**WHAT IS EXPECTED:**
Please return, word for word, the line containing "afirmou ao Ministério Público Federal que" and each line after it through the end of the data below, and nothing else.

:: DATA PROVIDED ::

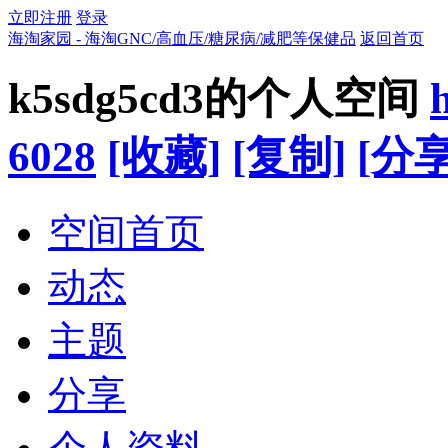
立即注册
登录
海淘家园 - 海淘GNC/高血压/糖尿病/减肥等保健品
返回首页
k5sdg5cd3的个人空间
6028
[收藏]
[复制]
[分享
空间首页
动态
主题
分享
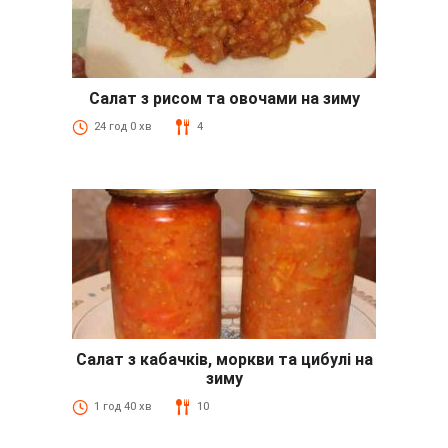
Салат з рисом та овочами на зиму
24 год 0 хв
4
Салат з кабачків, моркви та цибулі на
зиму
1 год 40 хв
10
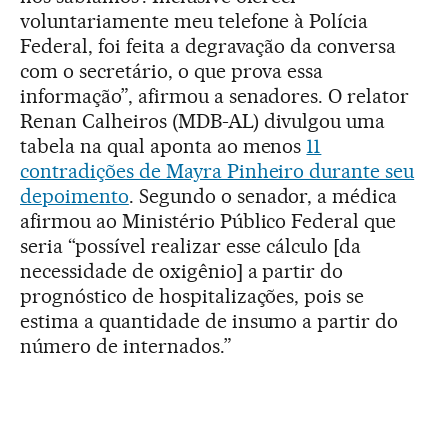
voluntariamente meu telefone à Polícia
Federal, foi feita a degravação da conversa
com o secretário, o que prova essa
informação”, afirmou a senadores. O relator
Renan Calheiros (MDB-AL) divulgou uma
tabela na qual aponta ao menos
11
contradições de Mayra Pinheiro durante seu
depoimento
. Segundo o senador, a médica
afirmou ao Ministério Público Federal que
seria “possível realizar esse cálculo [da
necessidade de oxigênio] a partir do
prognóstico de hospitalizações, pois se
estima a quantidade de insumo a partir do
número de internados.”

:::

**SOLUTION TO THIS TASK:**
afirmou ao Ministério Público Federal que
seria “possível realizar esse cálculo [da
necessidade de oxigênio] a partir do
prognóstico de hospitalizações, pois se
estima a quantidade de insumo a partir do
número de internados.”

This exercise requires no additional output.